To qualify as a true Prisoner's Dilemma, remember, the payoffs have to follow a particular rank order. Both sides must see mutual cooperation (CC) as preferable to mutual defection. Defection while the other side cooperates (DC) is even better if you can get away with it. Cooperation while the other side defects (CD) is worst of all. Mutual defection (DD) is what the general staff would like to see. They want to see their own chaps, keen as mustard, potting Jerries (or Tommies) whenever the opportunity arises.
──────────────────────────────
» **Task item A**
In the passage on Prisoner's Dilemma payoffs, which outcome counts as worst of all for a side?
» **Task item B**
Write a continuation of the passage on Prisoner's Dilemma payoffs, starting after its last sentence.

» **Dataset excerpts**
──────────────────────────────
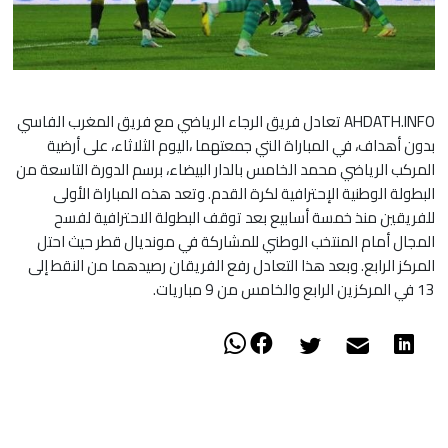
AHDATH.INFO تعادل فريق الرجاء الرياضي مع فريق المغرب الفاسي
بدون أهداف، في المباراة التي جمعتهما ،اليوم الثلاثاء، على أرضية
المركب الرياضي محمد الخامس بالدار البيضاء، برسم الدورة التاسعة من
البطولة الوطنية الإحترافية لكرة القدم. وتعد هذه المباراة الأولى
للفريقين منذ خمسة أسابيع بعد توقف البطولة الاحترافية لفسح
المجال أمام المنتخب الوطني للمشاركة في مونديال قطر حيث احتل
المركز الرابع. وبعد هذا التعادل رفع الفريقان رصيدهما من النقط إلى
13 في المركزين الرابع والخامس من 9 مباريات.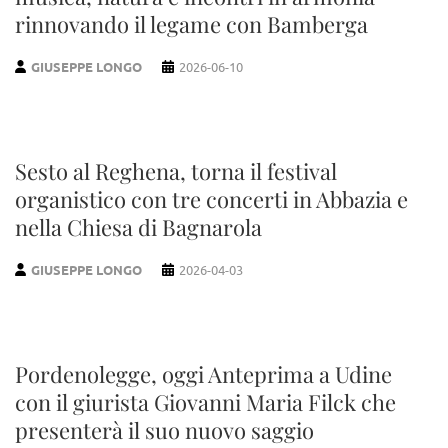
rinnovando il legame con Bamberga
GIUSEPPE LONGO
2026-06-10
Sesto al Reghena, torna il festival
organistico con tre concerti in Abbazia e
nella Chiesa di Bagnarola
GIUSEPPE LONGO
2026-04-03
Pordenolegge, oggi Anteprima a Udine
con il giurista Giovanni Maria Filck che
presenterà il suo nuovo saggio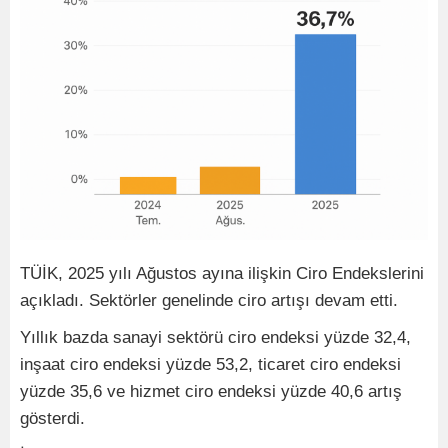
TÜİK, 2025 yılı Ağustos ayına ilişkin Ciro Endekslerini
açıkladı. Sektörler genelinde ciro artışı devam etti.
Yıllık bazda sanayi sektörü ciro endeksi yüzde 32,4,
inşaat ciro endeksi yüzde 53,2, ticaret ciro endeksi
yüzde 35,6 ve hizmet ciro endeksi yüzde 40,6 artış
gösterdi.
──────────────────────────────
» **Reply A**
Cooperating while the other side defects (CD) is worst of all.

» **Reply B**
Mutual cooperation was undesirable from the generals' point of view, because it wasn't helping them to win the war. But it was highly desirable from the point of view of the individual soldiers on both sides. They didn't want to be shot. Admittedly-and this takes care of the other payoff conditions needed to make the situation a true Prisoner's Dilemma-they probably agreed with the generals in preferring to win the war rather than lose it. But that is not the choice that faces an individual soldier. The outcome of the entire war is unlikely to be materially affected by what he, as an individual, does. Mutual cooperation with the particular enemy soldiers facing you across no-man's-land most definitely does affect your own fate, and is greatly preferable to mutual defection, even though you might, for patriotic or disciplinary reasons, marginally prefer to defect (DC) if you could get away with it It seems that the situation was a true prisoner's dilemma. Something like Tit for Tat could be expected to grow up, and it did.